The wilderness is of significant value to me, my family, residents of my province and I am sure residents of other provinces. It not only provides us with food, clothing, and shelter (the main necessities of life), but also crafting materials, and vast areas for recreation. It contributes a lot to our economy through tourism (to national parks, and wilderness, hunting and fishing camps), crafts, and building materials. The wilderness is not completely filled with “diseased and potentially violent animals” since many animals are used for consumption and are often more fearful of humans than we are of them. Those that are diseased and violent can be avoided. With a little research and knowledge, one can evade the “unsafe walking areas” or they can be made safer. As for the “myriad of varieties of poisonous fungi”, they are not dangerous unless you ingest them, so don’t.
When thinking of the “wilderness” one should not be conceited and think of our species alone. It does not pose “a serious impediment to our progress as a species” since it is needed by many species of both flora and fauna to which we depend on ourselves. In my opinion, the world would be a “safer” place without the attitudes of people like this.
Thanks for writing, Leanne! The satirical nature of Mr. Undershaft’s article may not have been immediately apparent to all readers, but I’d like to assure you and all Voice readers that The Voice is an environmentally friendly publication (we don’t even use ink or paper!) and committed to environmental causes. You may notice that last week’s issue contained a PSA on behalf of Greenpeace, and past issues have provided free space to the Word Wildlife Fund.

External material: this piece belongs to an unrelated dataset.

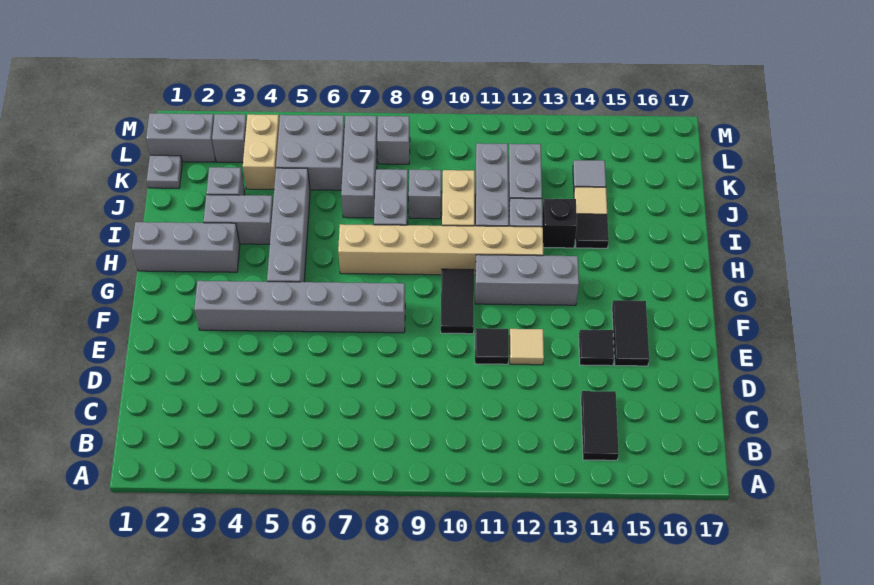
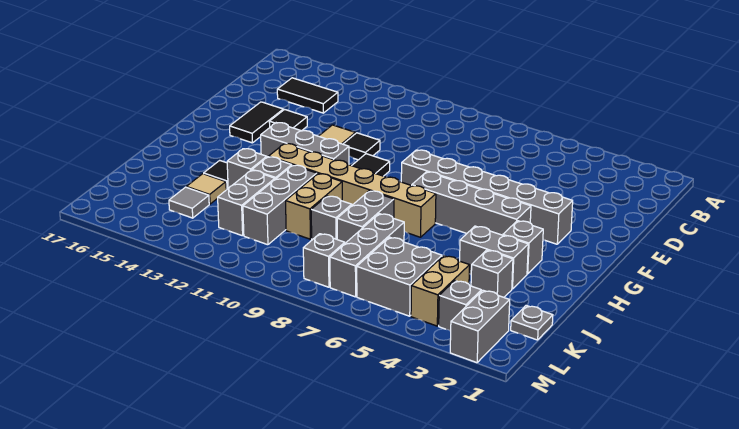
black tile B14:C14 level 1 -> black tile C14:C15 level 1
grey brick G5:J5 level 1 -> grey brick G4:G7 level 1
grey brick H1:H3 level 1 -> grey brick H3 level 1
black brick I13 level 1 -> grey brick I13 level 1
grey brick L1:L2 level 1 -> grey brick L2:M2 level 1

Satire, in the spirit of Mr. Swift’s influential Modest Proposal, is a powerful persuasive tool when it is effectively written, but we believe that the best way to get a message across is through a variety of approaches. Your letter does an excellent job of articulating why our forests and natural spaces are precious and should be protected. Thank you for sharing your views with The Voice and allowing us this opportunity to clarify our stance on environmental and wildlife issues. Feedback like this helps us understand what issues are important to our readers.